Après que la BCE a acté une politique de création monétaire de grande ampleur (près de 800 milliards de liquidités déversées en un an sur les marchés financiers) et imposé des taux négatifs aux banques (devancée uniquement par la Banque du Japon sur ce plan), certains évoquent désormais la possibilité (incongrue) de la mise en place d’un « helicopter money » sur le Vieux continent, ce qui reviendrait à donner directement des liasses de billets aux citoyens européens…
Mais que se passe-t-il donc à la tête de l’institution, pourtant connue pour son orthodoxie héritée de la Bundesbank ? Serait-elle victime d’un effet de mode qui dure depuis 6 ans et qui consiste à faire se substituer les Banques Centrales aux gouvernements élus, qui semblent être installés sur des strapontins ? Ou cèderait-elle aux sirènes répétées des marchés financiers, pris de vertige au moment où l’économie mondiale vacille, pays émergents en tête ?
Le vieillissement de la population à l’origine de la déflation
Un tel comportement est d’autant plus surprenant que la zone euro est le seul endroit au monde qui pourrait se passer d’une politique de création monétaire, contrairement au Japon, au Royaume-Uni ou encore aux Etats-Unis, qui doivent financer chaque mois des déficits de grande ampleur. Pourquoi ? D’un point de vue agrégé les pays européens génèrent suffisamment d’excédents en interne (à travers une balance courante positive et un taux d’épargne supérieur au taux d’investissement) pour financer les faibles déficits publics de la zone. Au final en 2015, c’est un excès de 5% du PIB qui a été accumulé en zone euro, permettant de garder des taux souverains et corporate bas ainsi que de faire monter les actions. Alors pourquoi y ajouter encore 6% du PIB avec un Quantitative Easing, portant l’excès d’épargne à investir à 11% du PIB ?

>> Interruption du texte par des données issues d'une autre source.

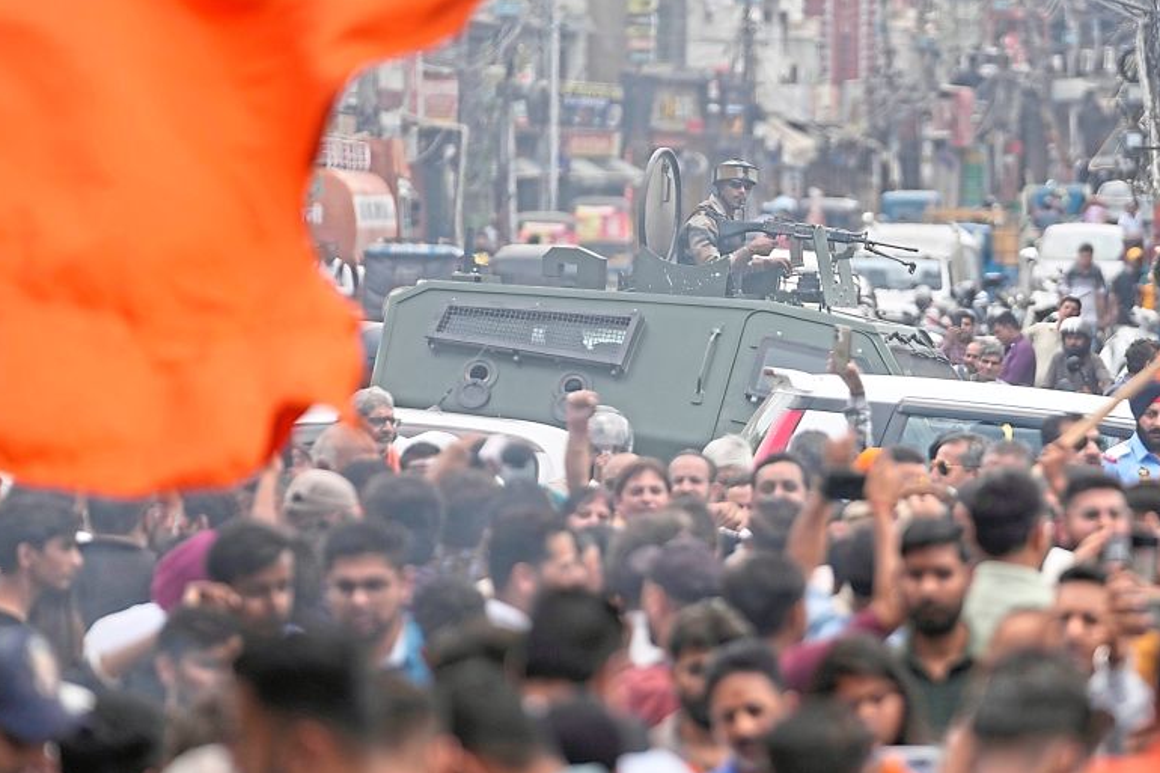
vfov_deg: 4.3
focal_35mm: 322
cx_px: 771
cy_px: 256
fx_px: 10373
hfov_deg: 6.4
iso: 320
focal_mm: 200
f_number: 2.8
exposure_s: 1/2000
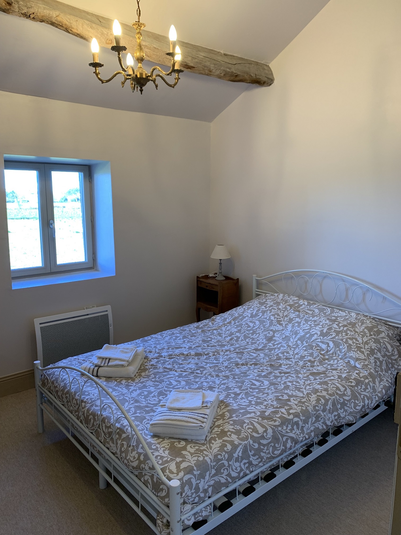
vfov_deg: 67.3
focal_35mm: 26
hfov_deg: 53.1
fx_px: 402
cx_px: 200
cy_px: 268
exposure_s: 1/50
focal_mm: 4.25
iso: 50
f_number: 1.8
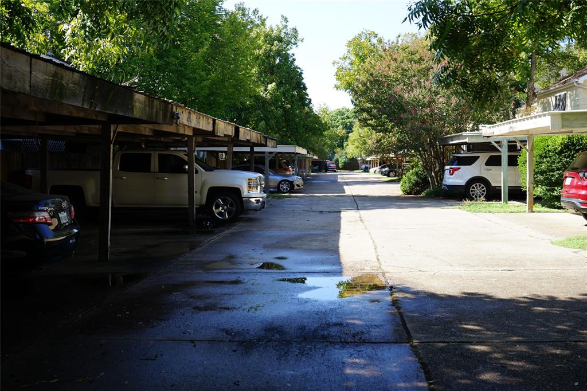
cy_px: 196
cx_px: 294
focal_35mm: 41
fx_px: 668
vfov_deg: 32.6
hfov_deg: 47.4
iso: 100
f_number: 7.1
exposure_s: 1/80
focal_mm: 41
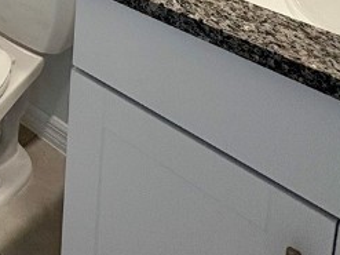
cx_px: -81
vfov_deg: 19.3
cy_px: -198
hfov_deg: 28.4
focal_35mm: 58
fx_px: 569
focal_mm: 2.22
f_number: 2.2
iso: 125
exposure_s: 1/60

Certains avancent qu’une telle politique est la seule capable de briser les pressions déflationnistes en cours sur le territoire européen. Nous ne souscrivons pas à cette thèse car les pressions déflationnistes ne proviennent pas d’un déficit d’offre de financement, mais bien d’un problème structurel : le vieillissement des populations européennes (comme celui du Japon avant elles) entraîne une faiblesse prédictible de la demande. Dans ces conditions, le QE européen revient à essayer de faire boire un âne qui n’a plus soif… périlleux exercice !
« Attention à la défiance sur la valeur monnaie »
Quelles sont les conséquences prévisibles d’une telle politique monétaire ? Aucune sur le plan de l’économie réelle, à l’image de ce qui se passe au Japon depuis quatre ans. L’explosion de la liquidité entraînera par contre une augmentation de l’ampleur et de la brutalité des mouvements sur les marchés financiers, comme on le constate déjà depuis le milieu de l’année dernière. Enfin, le risque le plus grand à moyen terme est un mouvement de défiance généralisé envers la valeur de la monnaie européenne : émettre plus de billets quand la richesse créée stagne n’a qu’une conséquence, faire baisser la valeur de ces derniers !
Finalement, la BCE ne fait qu’acheter du temps, sans apporter aucune solution aux problèmes structurels de la zone.